[Working data]

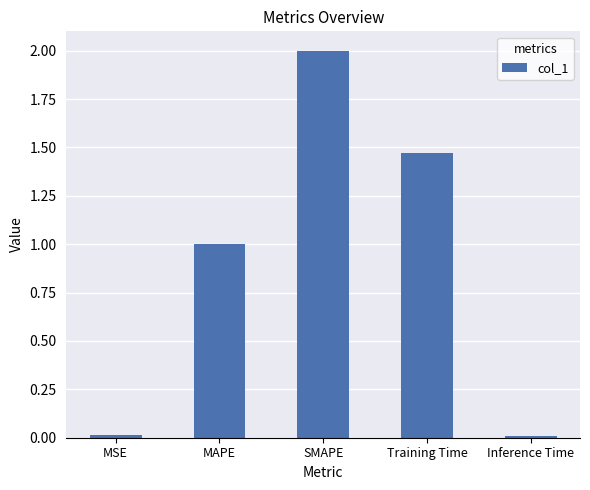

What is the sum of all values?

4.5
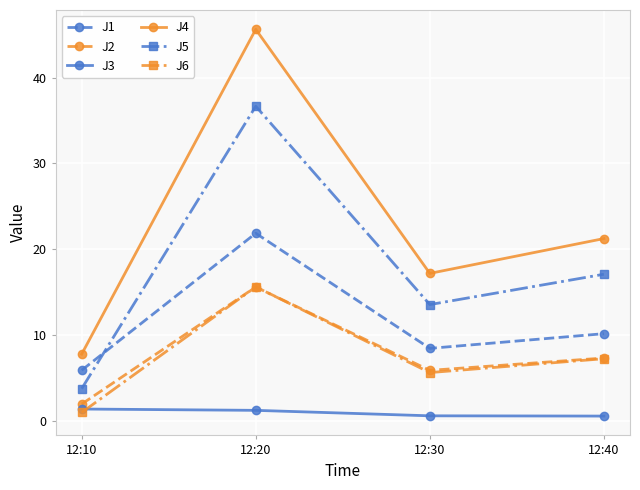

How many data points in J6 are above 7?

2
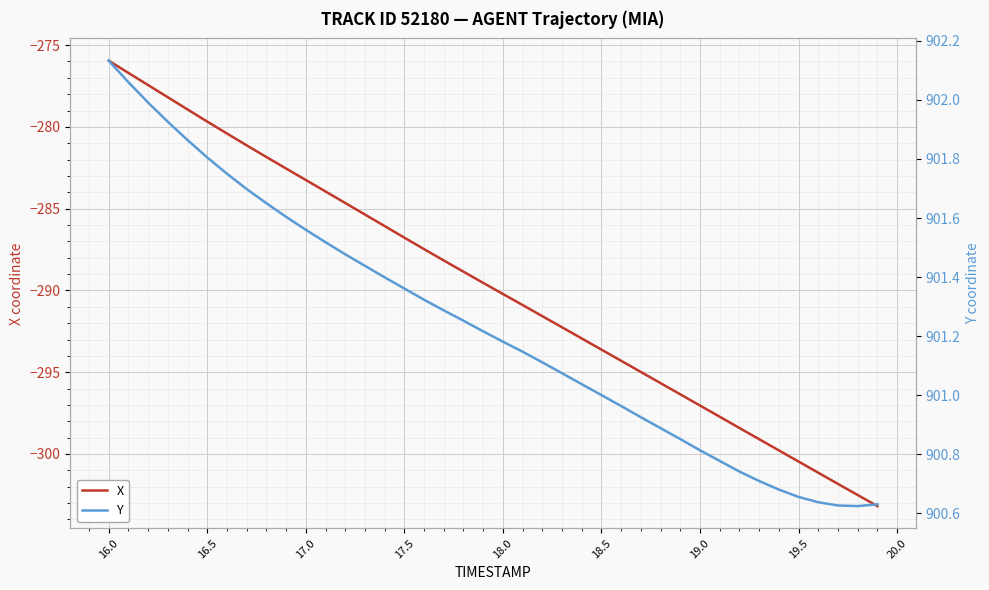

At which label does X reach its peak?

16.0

[/Working data]
[Working data]

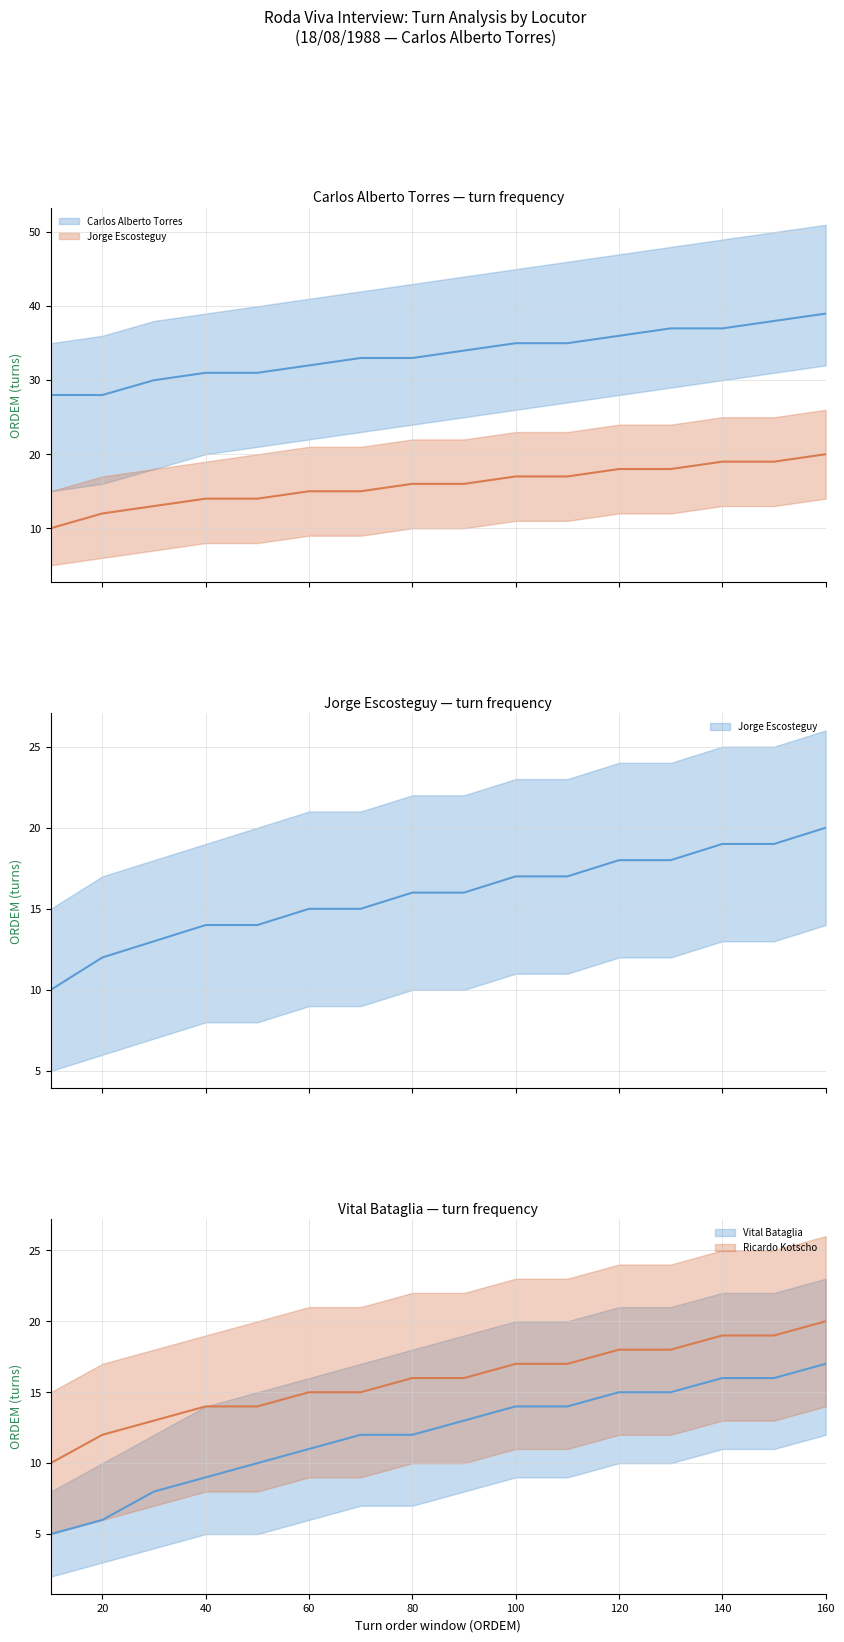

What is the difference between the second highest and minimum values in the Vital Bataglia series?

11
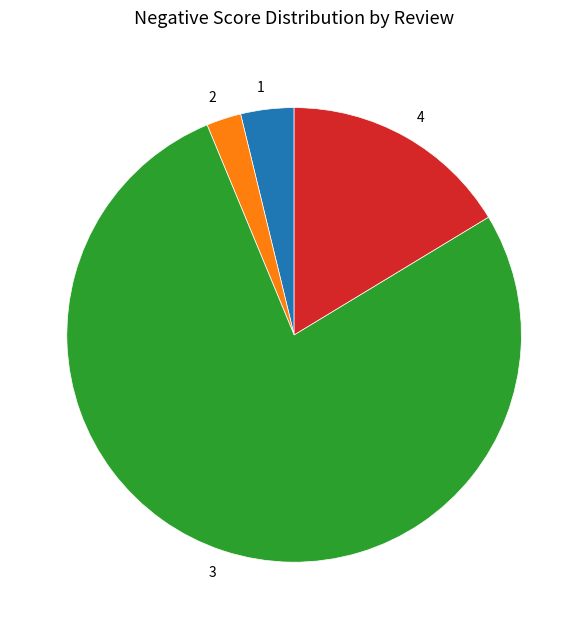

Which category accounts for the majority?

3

[/Working data]
[Working data]

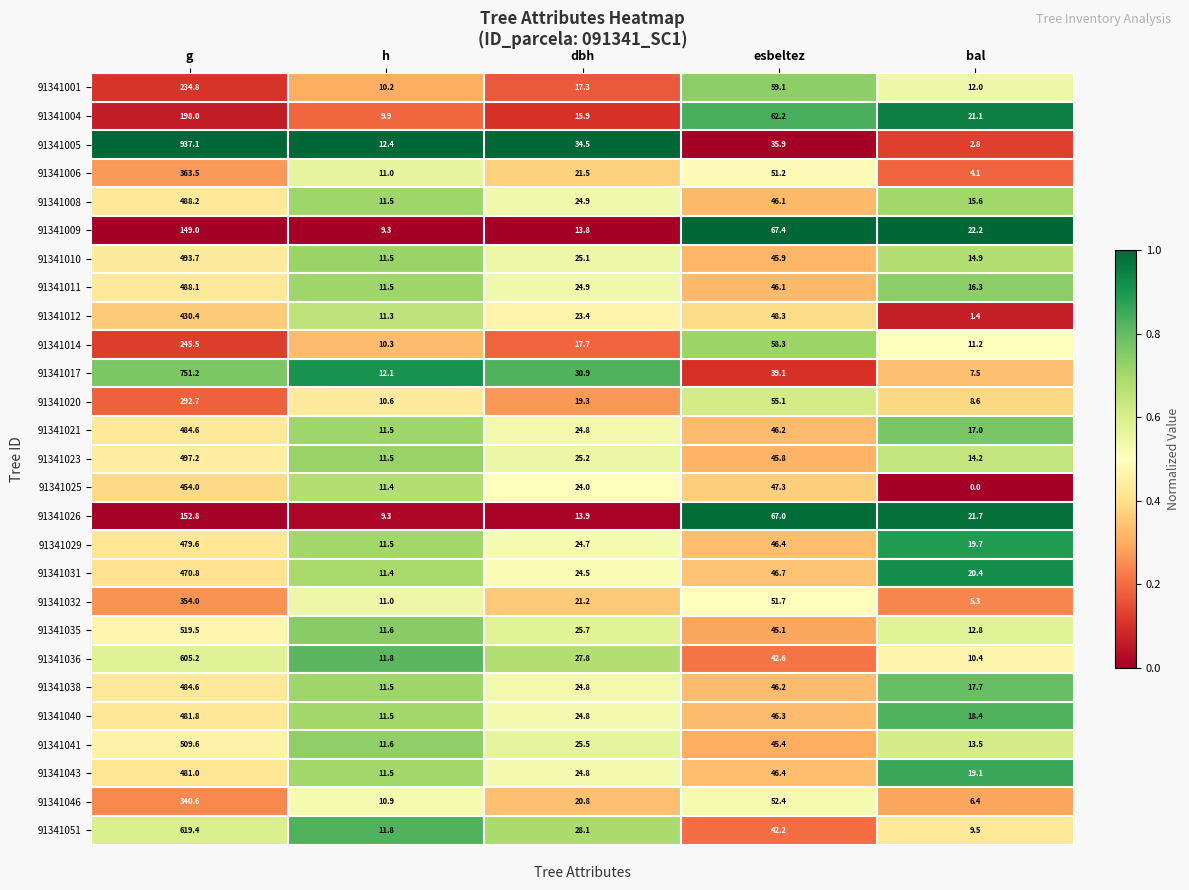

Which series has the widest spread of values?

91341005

[/Working data]

*Problem requirements:* Return the records from the line containing "What is the difference" up to and including the line containing "Which category accounts for the majority?", reproducing each line without change. Leave the pictures out of your answer.

*Exercise answer:*
What is the difference between the second highest and minimum values in the Vital Bataglia series?

11

Which category accounts for the majority?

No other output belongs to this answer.